>>>
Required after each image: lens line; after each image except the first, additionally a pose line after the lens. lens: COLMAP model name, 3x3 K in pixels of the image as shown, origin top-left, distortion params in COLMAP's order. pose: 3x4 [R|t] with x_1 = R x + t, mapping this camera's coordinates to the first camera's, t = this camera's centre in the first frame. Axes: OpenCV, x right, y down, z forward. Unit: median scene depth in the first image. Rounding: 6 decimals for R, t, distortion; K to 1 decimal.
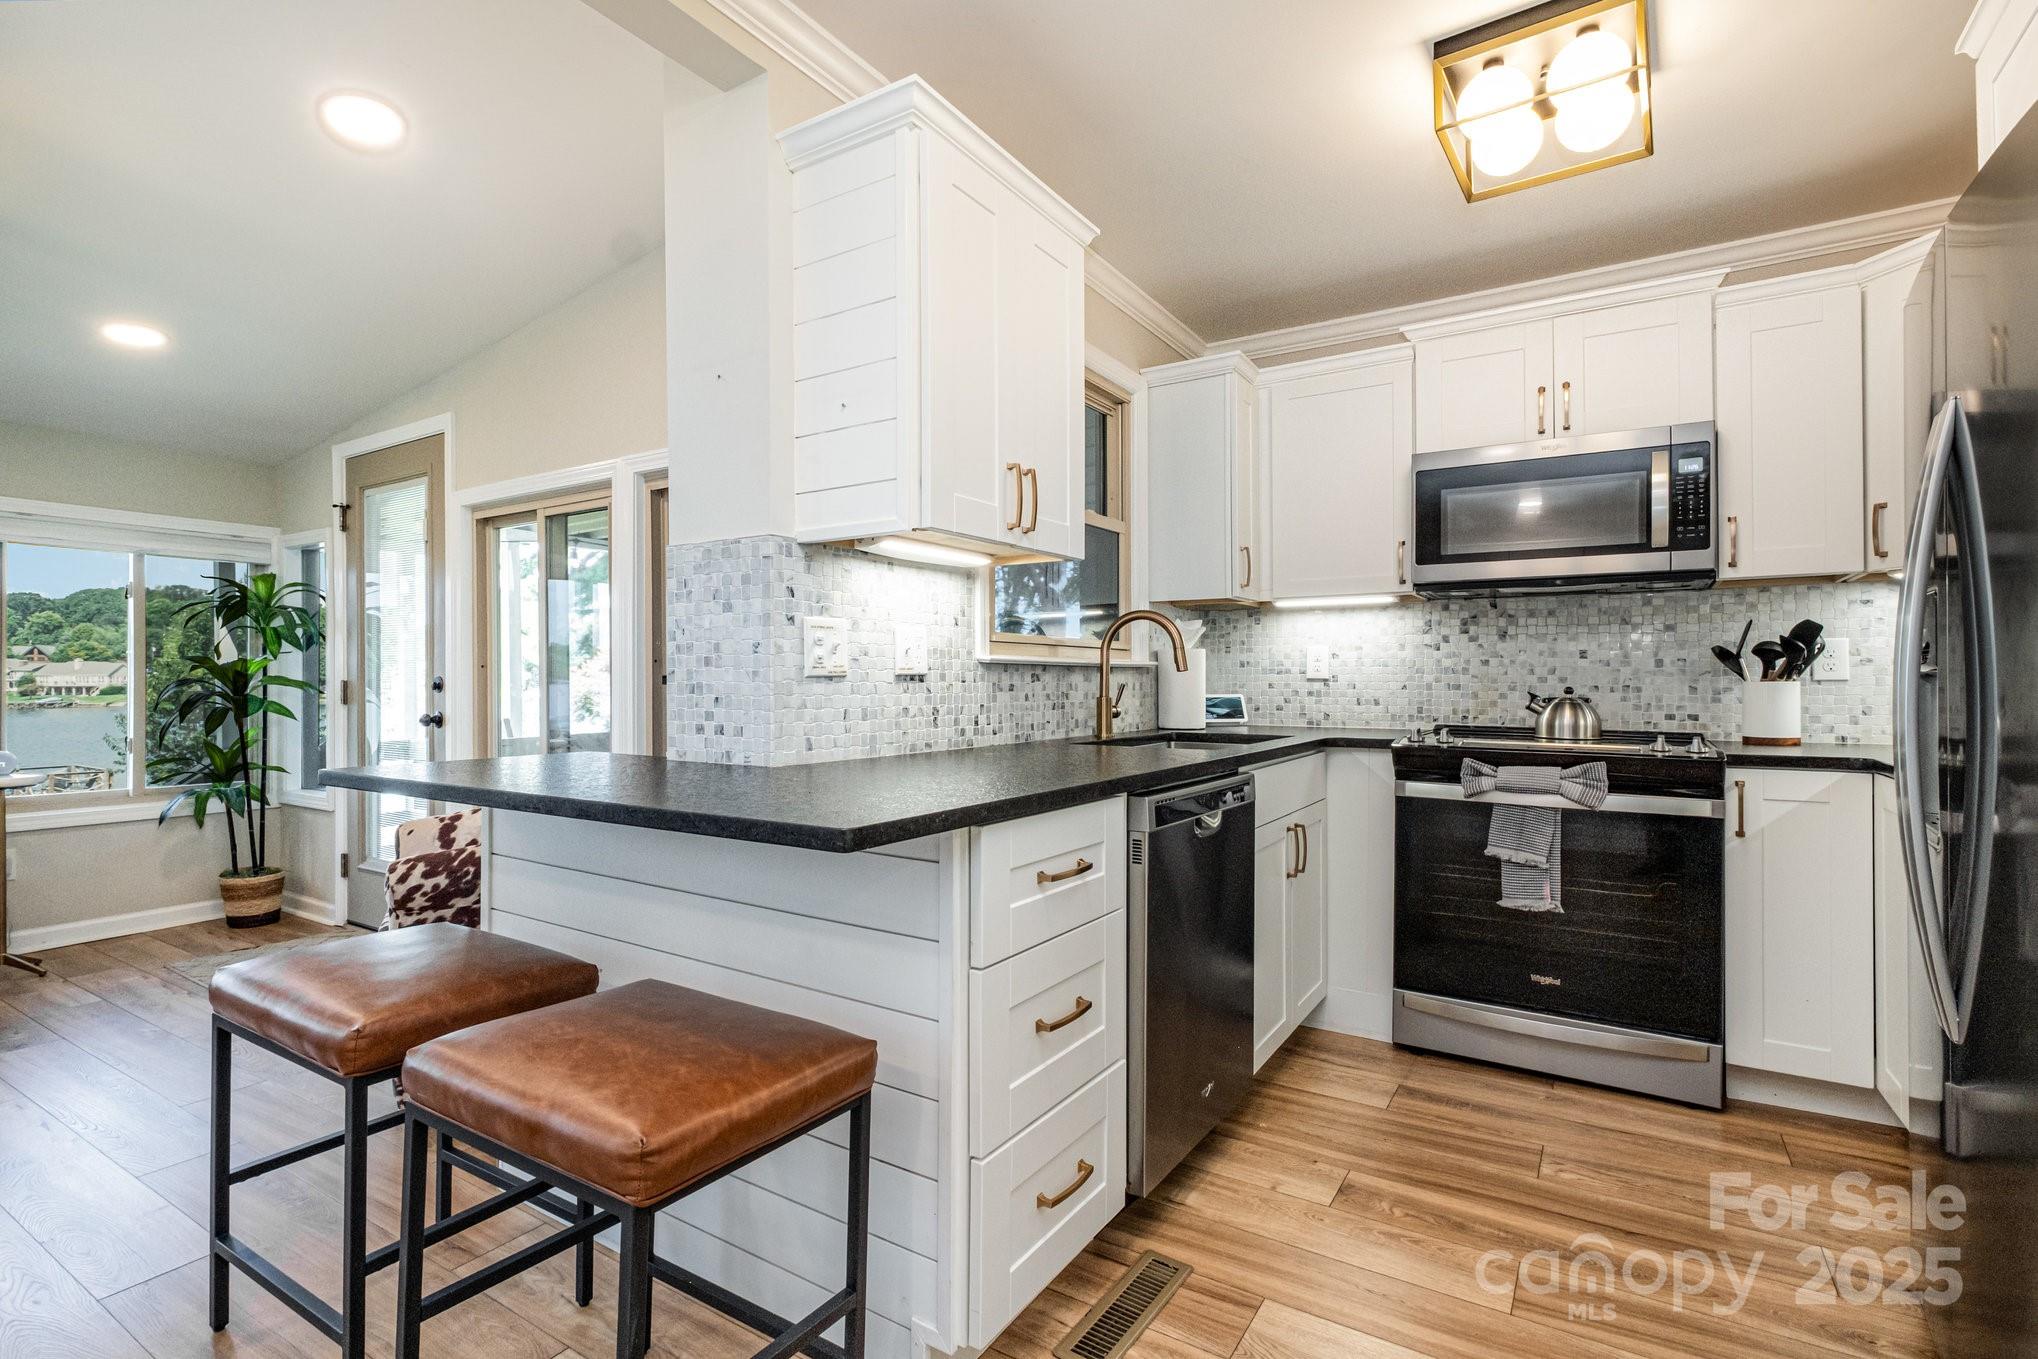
lens RADIAL K [[937.7, 0, 1019.0], [0, 937.7, 679.5], [0, 0, 1]] dist [0.000391, -0.000031]
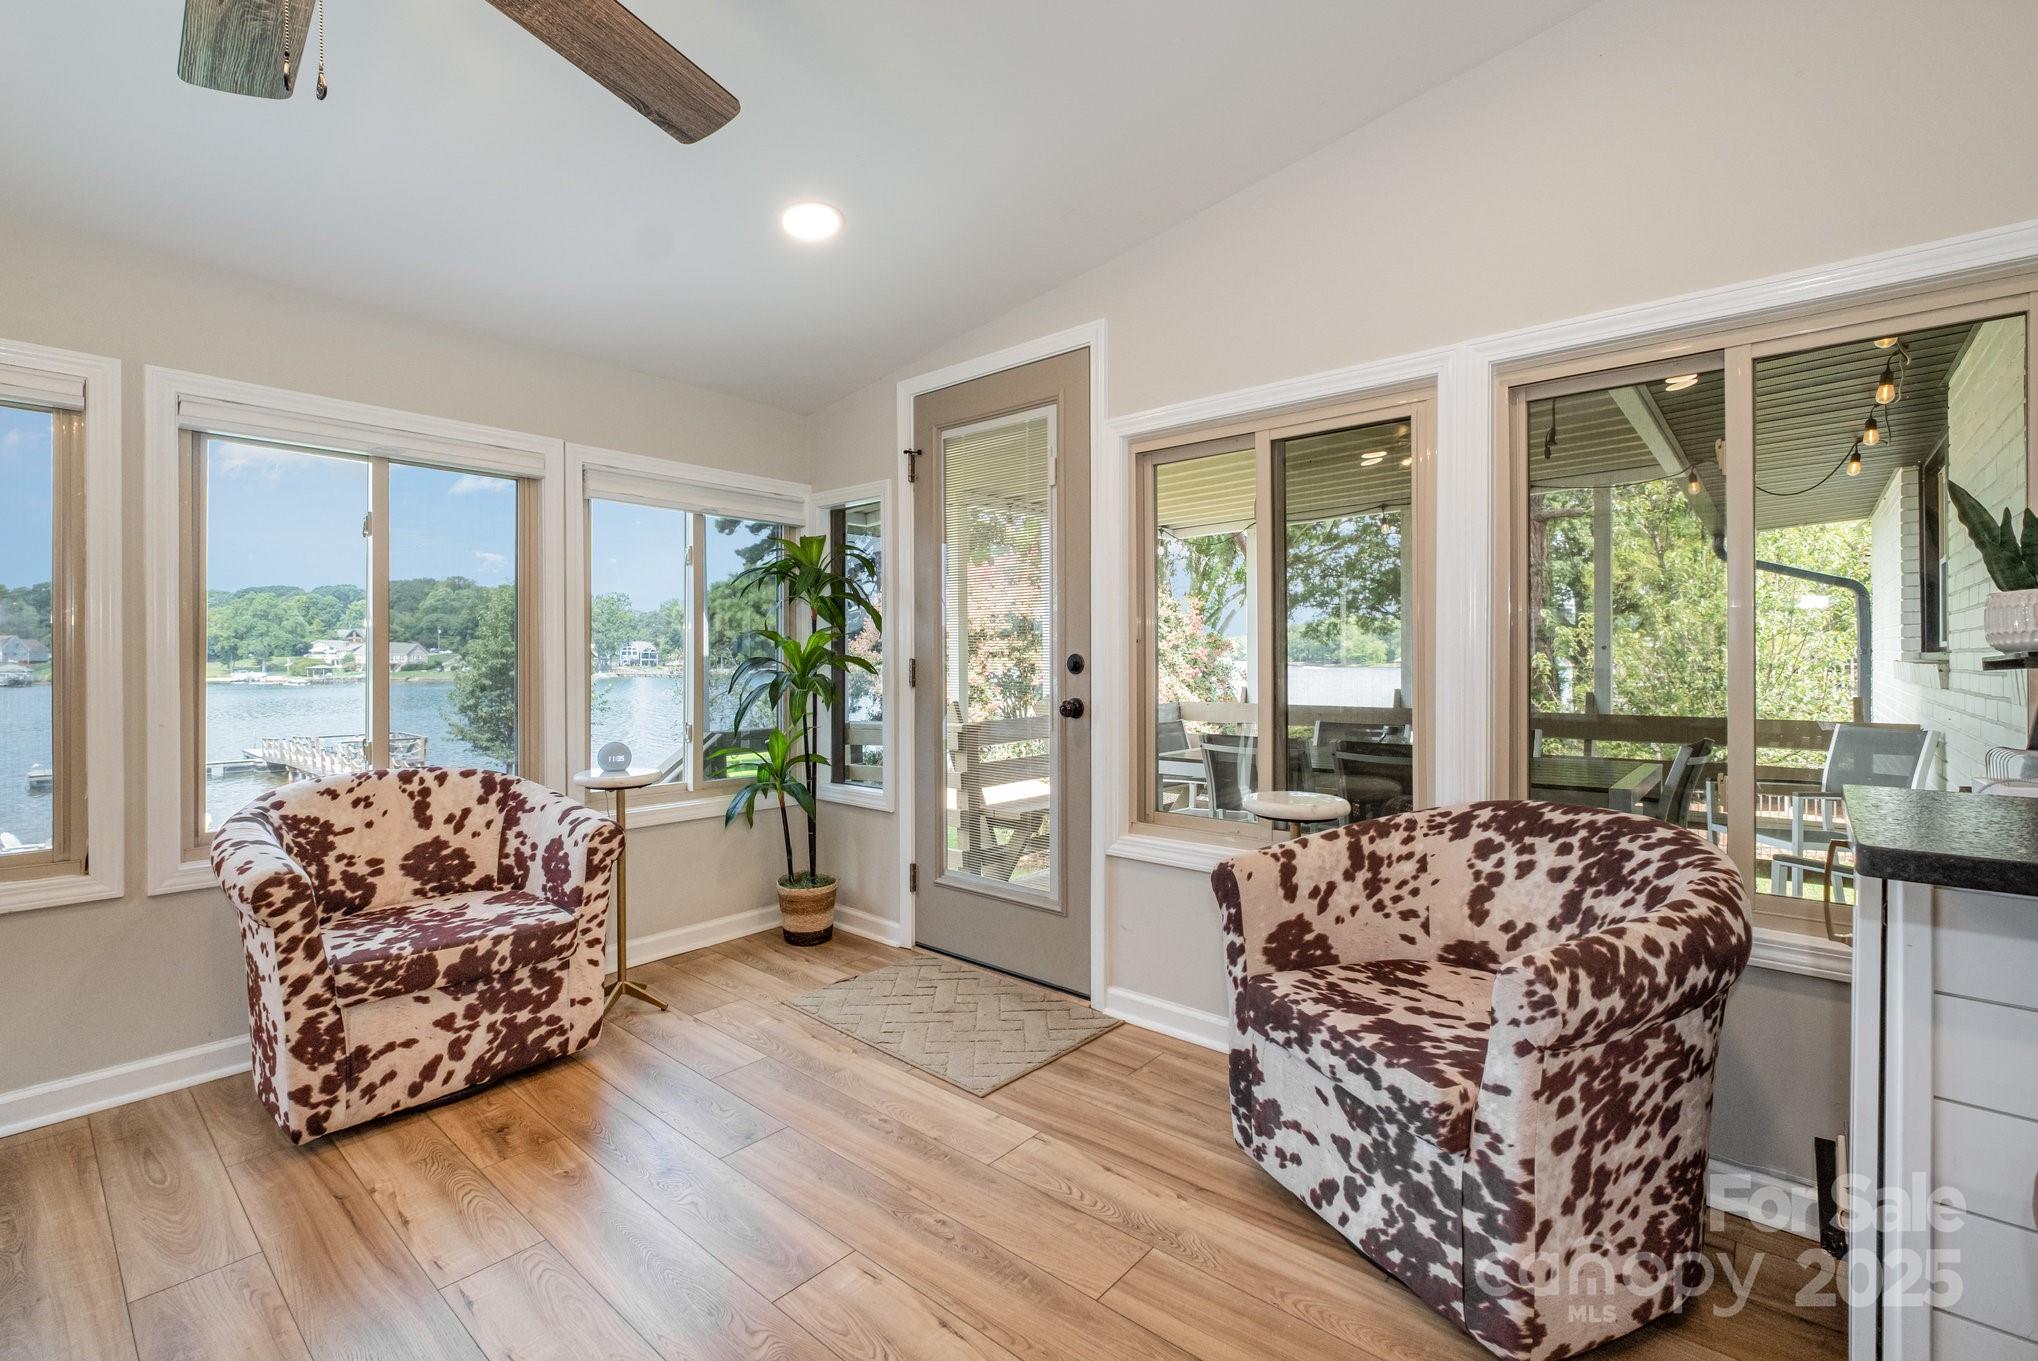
lens RADIAL K [[917.9, 0, 1034.7], [0, 917.9, 663.0], [0, 0, 1]] dist [-0.002873, -0.000722]
pose [[0.985939, 0.000144, -0.167107, -0.787492], [0.000929, 0.999979, 0.006344, -0.000275], [0.167105, -0.006411, 0.985918, 0.339639]]
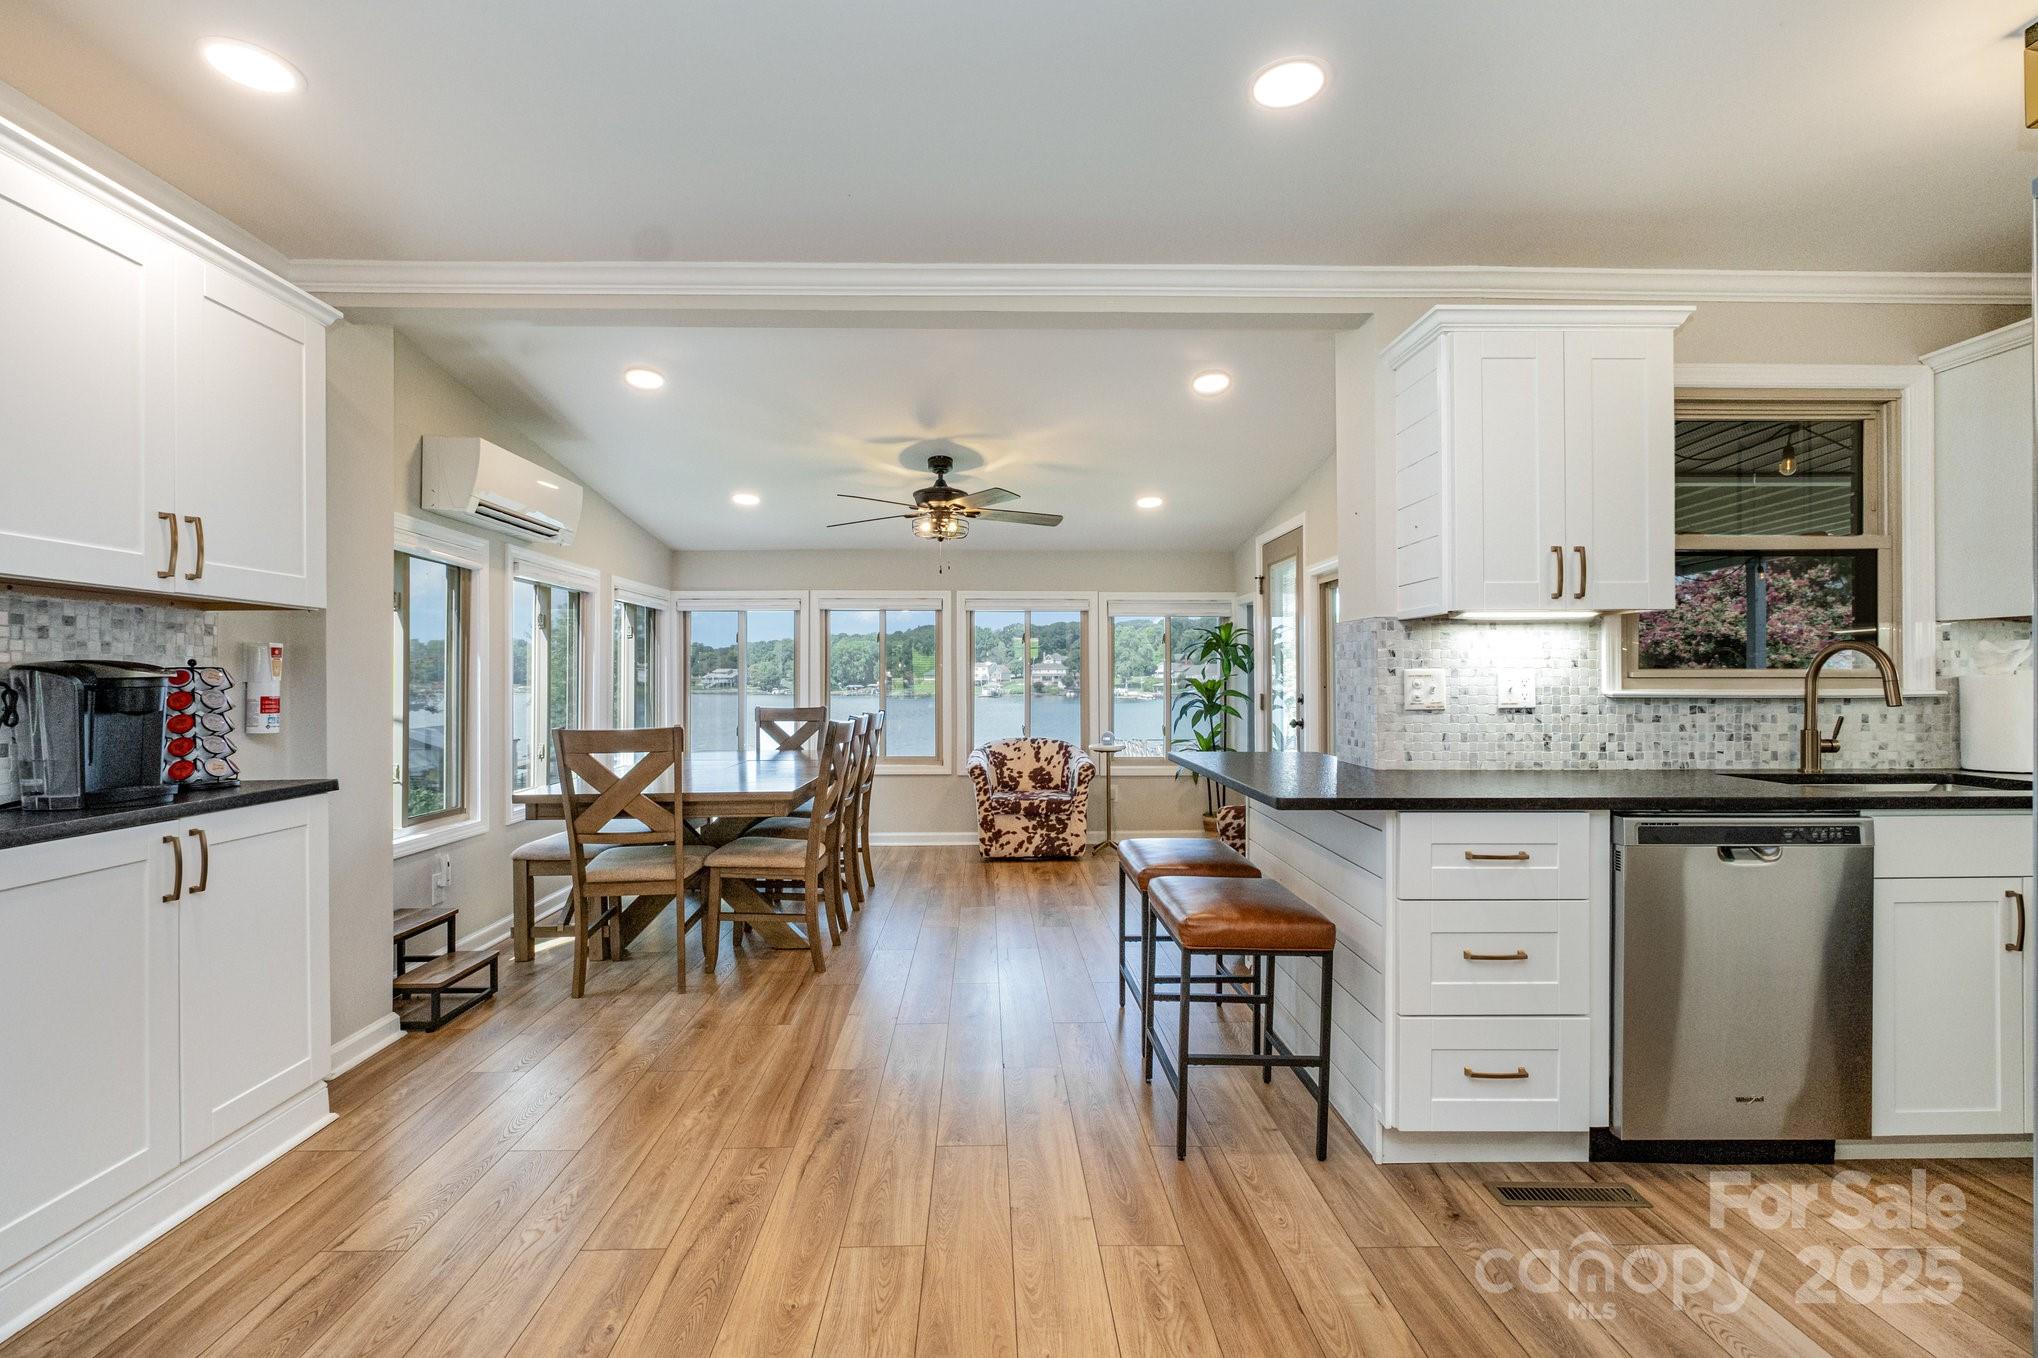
lens RADIAL K [[937.7, 0, 1019.0], [0, 937.7, 679.0], [0, 0, 1]] dist [0.000391, -0.000031]
pose [[0.554503, 0.000462, -0.832182, 0.516084], [0.001937, 0.999996, 0.001846, -0.043688], [0.832179, -0.002636, 0.554500, -0.250148]]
<<<
Return all the lines above word for word for every item, leaving out the pictures.

* [Answer to this problem]:
Required after each image: lens line; after each image except the first, additionally a pose line after the lens. lens: COLMAP model name, 3x3 K in pixels of the image as shown, origin top-left, distortion params in COLMAP's order. pose: 3x4 [R|t] with x_1 = R x + t, mapping this camera's coordinates to the first camera's, t = this camera's centre in the first frame. Axes: OpenCV, x right, y down, z forward. Unit: median scene depth in the first image. Rounding: 6 decimals for R, t, distortion; K to 1 decimal.
lens RADIAL K [[937.7, 0, 1019.0], [0, 937.7, 679.5], [0, 0, 1]] dist [0.000391, -0.000031]
lens RADIAL K [[917.9, 0, 1034.7], [0, 917.9, 663.0], [0, 0, 1]] dist [-0.002873, -0.000722]
pose [[0.985939, 0.000144, -0.167107, -0.787492], [0.000929, 0.999979, 0.006344, -0.000275], [0.167105, -0.006411, 0.985918, 0.339639]]
lens RADIAL K [[937.7, 0, 1019.0], [0, 937.7, 679.0], [0, 0, 1]] dist [0.000391, -0.000031]
pose [[0.554503, 0.000462, -0.832182, 0.516084], [0.001937, 0.999996, 0.001846, -0.043688], [0.832179, -0.002636, 0.554500, -0.250148]]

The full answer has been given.